▶ **Source document**

=== Begin Enclosure ===

Outrage aside, however, the failed pre-vote diplomatic maneuvering by Netanyahu gives credence to those of his critics who argue that he has entered panic mode. For all the serenity and confidence he exudes in his public appearances, and for all that he is appeasing parts of his right-wing constituency — a critical imperative for retaining power — his tactics on Thursday were a mess, and he now seems to be deepening the damage.


But the inconvenient truth is that while 14 nations supported Resolution 2334, and the US chose not to oppose it, those 14 are not all enemies of Israel, far from it, and the United States certainly isn’t. The Czech Republic and Panama might, just might, have voted no, or abstained, but basically the entire world rejects the legality of the settlement enterprise. And much of that world, as Netanyahu has in the recent past enthusiastically highlighted, either broadly supports Israel or is moving in that direction.

Bibi thought accelerating the one-state solution would be consequence-free just because his new best friend will be US President, and that he could bully the rest of the world with the same success as Trump has enjoyed.


UK disappointed Netanyahu scotched planned meet with May

Reminder that the problem is not Obama, it's the Israelis.


The UK’s deputy ambassador to Israel expressed “disappointment” Monday over reports that Prime Minister Benjamin Netanyahu has canceled a planned meeting with his British counterpart Theresa May in protest of London’s support for a UN Security Council resolution that condemned West Bank settlement building.

Netanyahu’s office had denied reports Sunday night that he had nixed a meeting with May next month at the World Economic Forum in Davos, Switzerland, saying that no meeting had been set. But the deputy head of mission at the British Embassy in Tel Aviv, Tony Kay, told The Times of Israel there had been plans for a sit-down, though Jerusalem had not told London it planned to cancel the meeting.


“The UK remains and always will be a dear and close friend of Israel” and rejects boycott or “any efforts to delegitimize or undermine” it, he said. Echoing the remarks of the UK’s ambassador to the UN, Matthew Rycroft, made Friday at the Security Council, Kay reiterated his government’s “stalwart commitment to Israel’s security and its existence as the Jewish homeland.”

At the same time, Britain considers Israeli settlements outside the 1967 lines — including in Jerusalem’s Old City — illegal and an obstacle to peace. Furthermore, he added, Resolution 2334 did not only condemn the settlements, but also called for a stop of violence and incitement.

“We worked hard for a balanced text and we felt that the text was sufficiently balanced to warrant the UK voting in favor,” Kay said.

Fearing more trouble with Obama, Netanyahu tamps down annexation talk

In other words, wait until Trump's inauguration to implement the one-state solution.


Prime Minister Benjamin Netanyahu has told his party’s lawmakers not to speak openly about annexing parts of the West Bank or building more settlements, warning of the possibility that outgoing US President Barack Obama could take fresh action against Israel.

=== End Enclosure ===

▶ **Provided material**

=== Begin Enclosure ===

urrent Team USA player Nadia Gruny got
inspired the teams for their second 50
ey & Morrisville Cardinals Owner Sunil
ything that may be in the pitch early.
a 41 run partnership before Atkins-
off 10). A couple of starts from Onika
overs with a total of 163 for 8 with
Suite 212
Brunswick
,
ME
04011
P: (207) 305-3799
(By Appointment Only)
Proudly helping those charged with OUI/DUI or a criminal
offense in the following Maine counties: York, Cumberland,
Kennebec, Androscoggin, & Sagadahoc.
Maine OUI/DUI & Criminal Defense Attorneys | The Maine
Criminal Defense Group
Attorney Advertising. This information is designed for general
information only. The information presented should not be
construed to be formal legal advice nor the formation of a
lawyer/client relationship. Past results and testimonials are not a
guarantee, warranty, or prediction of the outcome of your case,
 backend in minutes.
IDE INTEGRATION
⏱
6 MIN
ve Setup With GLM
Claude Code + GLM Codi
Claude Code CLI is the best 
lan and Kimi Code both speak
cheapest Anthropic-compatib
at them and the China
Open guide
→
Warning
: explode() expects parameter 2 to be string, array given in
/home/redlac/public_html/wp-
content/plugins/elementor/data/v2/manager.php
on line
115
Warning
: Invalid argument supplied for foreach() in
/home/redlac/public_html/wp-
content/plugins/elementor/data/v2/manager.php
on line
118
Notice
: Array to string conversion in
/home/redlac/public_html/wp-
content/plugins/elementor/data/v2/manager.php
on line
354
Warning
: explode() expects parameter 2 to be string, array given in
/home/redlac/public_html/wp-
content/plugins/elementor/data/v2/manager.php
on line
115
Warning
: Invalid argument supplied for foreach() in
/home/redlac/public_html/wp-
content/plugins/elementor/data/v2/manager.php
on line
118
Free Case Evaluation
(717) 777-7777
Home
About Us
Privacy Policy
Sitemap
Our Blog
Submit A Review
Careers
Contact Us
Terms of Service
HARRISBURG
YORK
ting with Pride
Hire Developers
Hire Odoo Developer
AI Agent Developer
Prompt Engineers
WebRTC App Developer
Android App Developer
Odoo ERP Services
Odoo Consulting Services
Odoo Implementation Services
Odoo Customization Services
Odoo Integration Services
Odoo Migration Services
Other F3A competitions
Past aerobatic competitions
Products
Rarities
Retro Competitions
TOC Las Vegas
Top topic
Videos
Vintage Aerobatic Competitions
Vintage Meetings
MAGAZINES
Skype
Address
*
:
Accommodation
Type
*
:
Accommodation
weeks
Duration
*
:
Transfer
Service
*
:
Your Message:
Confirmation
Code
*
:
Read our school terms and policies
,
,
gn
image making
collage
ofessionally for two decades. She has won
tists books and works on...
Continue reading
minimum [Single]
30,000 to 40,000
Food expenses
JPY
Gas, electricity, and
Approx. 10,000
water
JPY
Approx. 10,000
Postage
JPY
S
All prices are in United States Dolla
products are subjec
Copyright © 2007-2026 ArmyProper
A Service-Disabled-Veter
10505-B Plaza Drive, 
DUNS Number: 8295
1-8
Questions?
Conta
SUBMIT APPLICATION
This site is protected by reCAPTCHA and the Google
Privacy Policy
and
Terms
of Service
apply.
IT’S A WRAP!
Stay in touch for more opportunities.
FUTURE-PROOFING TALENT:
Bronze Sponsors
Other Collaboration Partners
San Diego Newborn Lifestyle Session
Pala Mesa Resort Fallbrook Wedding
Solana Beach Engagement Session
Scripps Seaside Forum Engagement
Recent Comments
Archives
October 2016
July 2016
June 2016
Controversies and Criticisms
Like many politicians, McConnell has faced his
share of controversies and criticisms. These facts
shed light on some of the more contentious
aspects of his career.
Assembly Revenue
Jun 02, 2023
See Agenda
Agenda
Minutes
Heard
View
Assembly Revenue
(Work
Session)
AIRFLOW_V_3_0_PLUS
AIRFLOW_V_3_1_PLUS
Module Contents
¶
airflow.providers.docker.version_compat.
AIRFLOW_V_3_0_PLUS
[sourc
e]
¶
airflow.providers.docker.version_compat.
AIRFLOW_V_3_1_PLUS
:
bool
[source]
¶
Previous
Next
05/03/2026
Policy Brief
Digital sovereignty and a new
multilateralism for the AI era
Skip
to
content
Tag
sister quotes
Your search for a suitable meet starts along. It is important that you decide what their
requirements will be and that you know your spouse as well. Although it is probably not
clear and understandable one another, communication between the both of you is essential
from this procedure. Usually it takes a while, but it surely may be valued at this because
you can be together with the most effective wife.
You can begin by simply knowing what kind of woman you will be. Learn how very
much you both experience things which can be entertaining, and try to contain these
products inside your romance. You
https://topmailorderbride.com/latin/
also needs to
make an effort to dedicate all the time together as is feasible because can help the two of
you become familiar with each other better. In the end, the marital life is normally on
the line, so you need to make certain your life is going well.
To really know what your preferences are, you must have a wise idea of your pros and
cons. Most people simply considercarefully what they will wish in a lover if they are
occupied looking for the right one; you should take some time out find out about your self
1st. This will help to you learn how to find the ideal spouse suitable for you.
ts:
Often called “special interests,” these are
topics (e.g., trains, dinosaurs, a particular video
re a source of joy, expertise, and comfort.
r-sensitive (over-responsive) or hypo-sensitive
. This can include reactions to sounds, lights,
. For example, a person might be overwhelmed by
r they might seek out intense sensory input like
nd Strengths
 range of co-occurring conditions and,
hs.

=== End Enclosure ===

▶ **Instruction A**
Retype the part of the article on Netanyahu and the settlements resolution starting at "Bibi thought accelerating" and ending at "it's the Israelis.".
▶ **Instruction B**
Extend the article on Netanyahu and the settlements resolution from the point where it stops.
The listing has no connection to the article on Netanyahu and the settlements resolution.

▶ **Written response A**
Bibi thought accelerating the one-state solution would be consequence-free just because his new best friend will be US President, and that he could bully the rest of the world with the same success as Trump has enjoyed.


UK disappointed Netanyahu scotched planned meet with May

Reminder that the problem is not Obama, it's the Israelis.

▶ **Written response B**
In a closed-door meeting with Likud ministers, Netanyahu asked them to lie low until President-elect Donald Trump, who is seen as more friendly to Israeli settlement building, takes office next month.

“Don’t come out now with statements about annexing territory and building in the settlements, because there may be another international move (against Israel) before the change in the US administration on January 20,” Netanyahu said, according to the Ynet news website.

The incoming Trump administration is Kahanist and reckless in its approach to Israel/Palestine. Supporting Israel in the Trump/Netanyahu era is going to take on a much different meaning than ever before.

White House: Netanyahus choices led to anti-settlement UN resolution


“Netanyahu had the opportunity to pursue policies that would have led to a different outcome today,” Rhodes said on a media conference call Friday, after citing US governmental figures on settlement growth in the West Bank and mentioning the Israeli premier’s past statements on his government’s allegiance to the settlement movement.

Rhodes said that settlement activity “accelerated considerably” since the US vetoed a similar UN resolution in 2011, leading the US to believe that taking the same course of action — absent ongoing peace talks — would not yield different results.

“In the absence of any meaningful peace process, as well as in the accelerated settlement activity,” he said, “we took the decision that we did today to abstain on the resolution.”

Rhodes repeatedly referred to settlement growth as creating “trend lines” the US believed was “putting the very viability of a two-state solution at risk.” But settlements, he said, were not the only issue obstructing the prospects of peace. The resolution also incorporated language critical of Palestinian incitement and violence, and because the wording on settlements was focused on opposition to the enterprise, Obama was prepared to support it, he indicated.

Support for Israel is increasingly coterminous with supporting settlements and annexation.

Lots and lots of people-- Democrats, Republicans, Israelis, Americans--claiming to support the two-state solution but vehemently demanding that the US actively and aggressively enable settlement expansion.

Netanyahu planning unprecedented new construction during Trump reign


Prime Minister Benjamin Netanyahu made his strongest statement in years on Monday in favor of construction in Judea and Samaria, giving hope to settler leaders that massive construction will begin when Donald Trump replaces Barack Obama as president of the United States.


But sources close to the prime minister said that neither Netanyahu nor the incoming president see West Bank construction as a hindrance to the creation of a Palestinian state.

Speaking at a Likud faction meeting on Monday, Netanyahu boasted of the success of the deal reached with residents of Amona that will allow more than half of them to remain on the hilltop in a different location. He told the faction that Amona was just the beginning.

“We will continue to strengthen and develop settlements, and I want to make clear: There is not, nor will there be, a government that gives more support to settling and cares more about settling than this government we in the Likud lead,” he said. “This will continue.”

Netanyahu is expected to be questioned about his plans for the Trump era and his support for increased West Bank construction on Tuesday when he meets with the foreign media at a pre-Hanukka event organized by the Government Press Office.

Sources in Bayit Yehudi said the party was preparing a list of what it will demand from Netanyahu after Trump is sworn in on January 20. The sources said the party views the election of a president unopposed to settlement construction and the appointment of settlement-supporting David Friedman as ambassador as a game changer.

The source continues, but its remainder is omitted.